Today, less than a decade into its “look” at CNG, it powers 90% of Sheehy’s trucks. “We’ve still got a few diesel trucks in the mix,” Myers says. “But we’ve slowly, but surely, been acquiring CNG-powered units since it became clear the fuel would work well in our applications.”
Even though the spotlight fell away from CNG after diesel prices stabilized and returned to more “normal” levels a few years ago, CNG technology and infrastructure kept right on evolving and expanding, Myers says, which has made Sheehy’s steady conversion to the new fuel surprisingly painless.
“The national CNG network is extremely stable today,” he says. “This means that we enjoy stable fuel prices as well. They don’t fluctuate much, if at all, and are holding steady around $1.99 a gallon — and we won’t have to deal with the usual Memorial Day price increases other fleets will as refineries switch over from winter- to summer-blended fuel formulations. Even better, over the past decade, we’ve seen an expansive CNG fueling network build up, which has made it easier for our drivers to find fuel, no matter where they are in our area of operations.”
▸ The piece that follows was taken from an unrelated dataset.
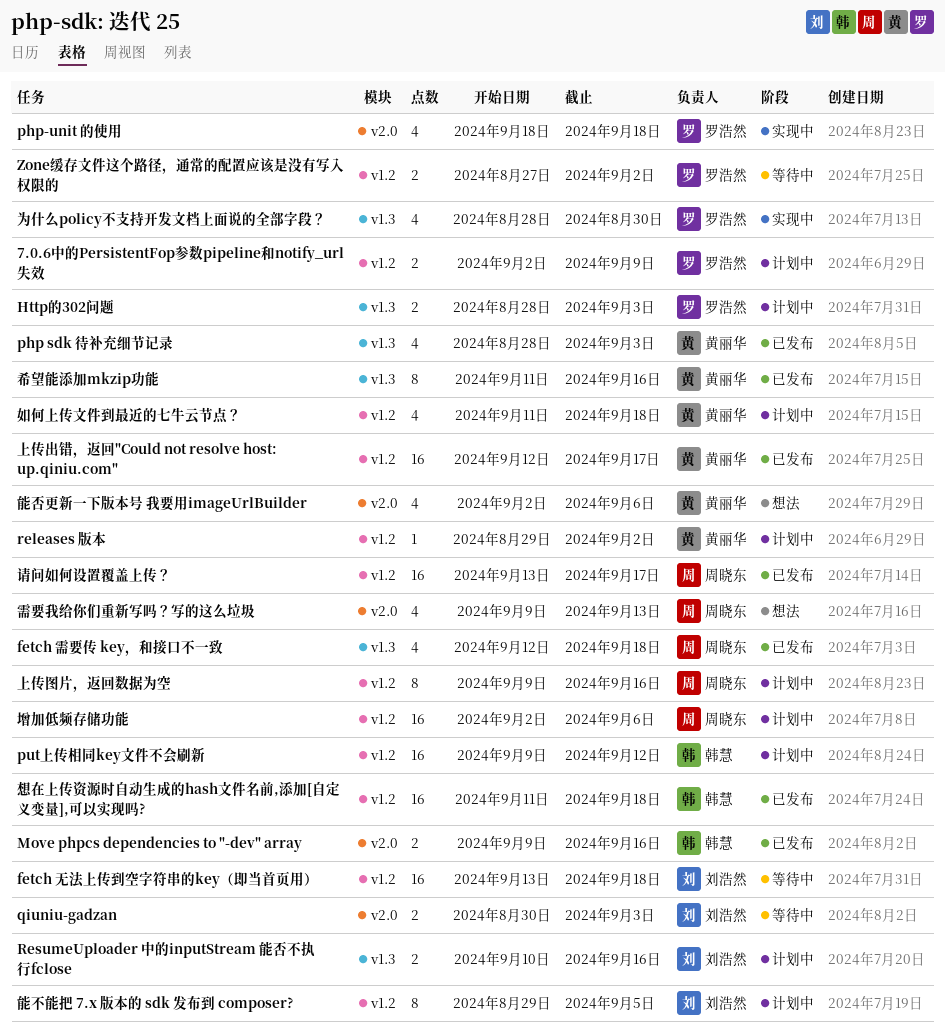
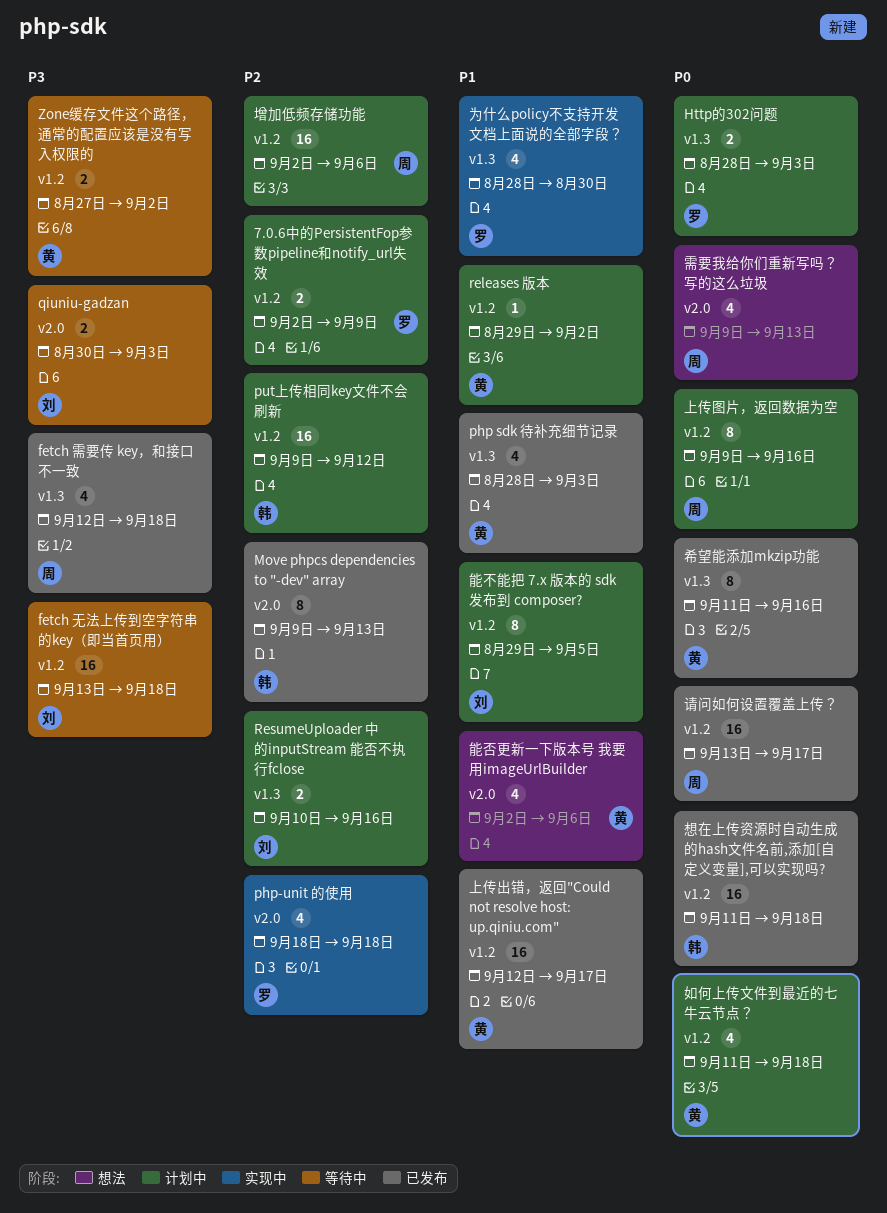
Move phpcs dependencies to "-dev" array, estimate: 2 -> 8
Move phpcs dependencies to "-dev" array, due: Sep 16 -> Sep 13
Zone缓存文件这个路径，通常的配置应该是没有写入权限的, owner: 罗浩然 -> 黄丽华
Driver acceptance and training has been a concern for some fleets considering a switch to CNG. But Myers says Sheehy received very little pushback as it began to move to the new fuel in earnest. In fact, today, he says, Sheehy executives consider CNG a secret weapon in the current driver shortage crisis. “We never had any major resistance from our driver force,” he says. “In fact, many of our drivers — most of whom have been with us 20 years or more — prefer CNG over diesel.”
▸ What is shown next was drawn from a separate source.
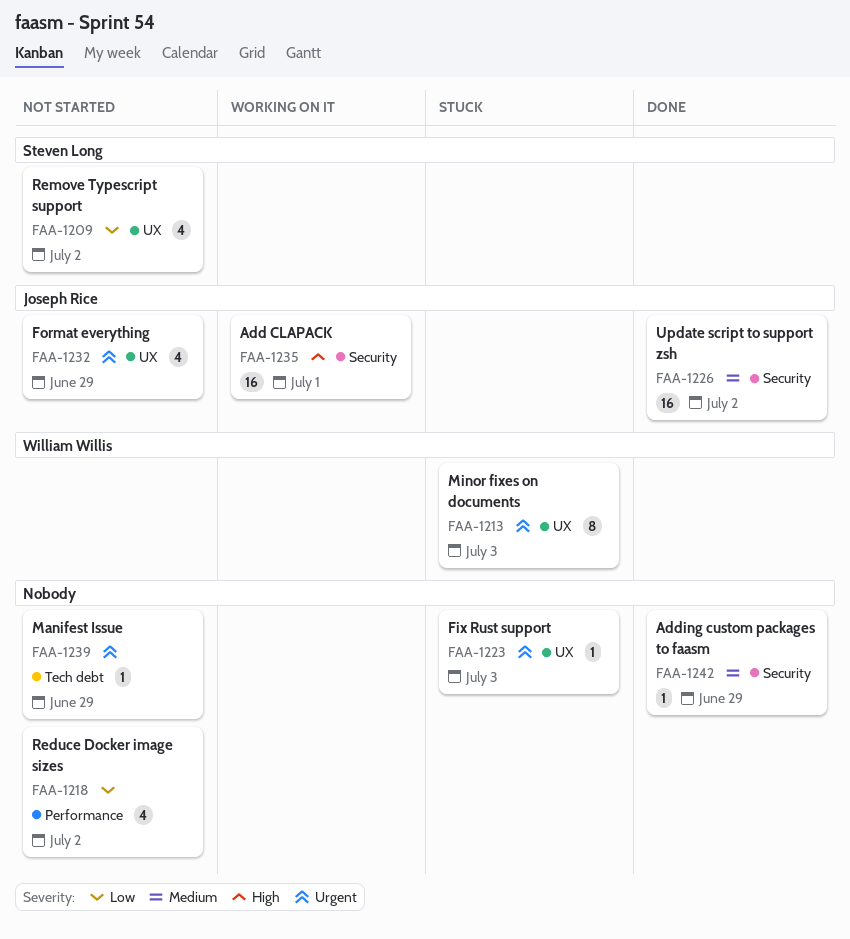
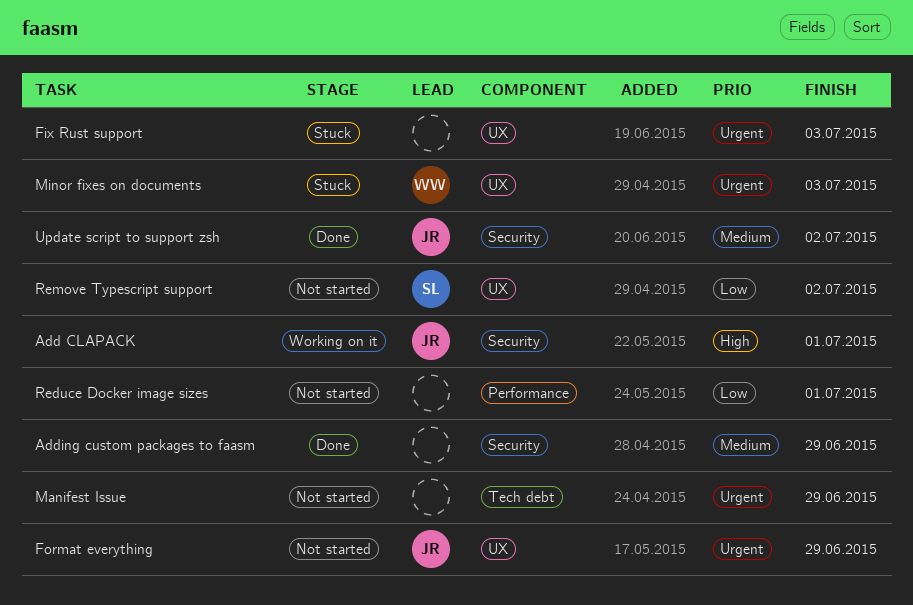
Reduce Docker image sizes, due: Jul 2 -> Jul 1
That’s because the trucks are much cleaner to fuel, with no spills, mess or odors, and tend to ride better, he says. “We’ve tweaked our automated manual transmissions to deliver more low-end torque. The trucks still don’t have as much get-up-and-go as diesel-powered units, but our drivers have gotten used to that. New drivers are still a bit hesitant when they first get behind the wheel of a CNG truck. But usually it becomes a non-issue for them as well very quickly.”
CEO John Sheehy notes that while operating costs are “about neutral” compared to diesel, the fleet enjoys a return on investment from CNG that is simply out of reach for fleets running conventional fuels. “We mainly measure our CNG ROI in terms of being good stewards of the environment and the preferential treatment we receive from our customers,” he says.
Myers echoes this sentiment. “Sheehy saves a lot of money on fuel,” he says. “We also routinely win awards for being a green fleet and protecting the environment, receive tremendous good will from our customers and the communities we serve. And we have happier drivers with less turnover. So for us, CNG has been a win on multiple fronts.”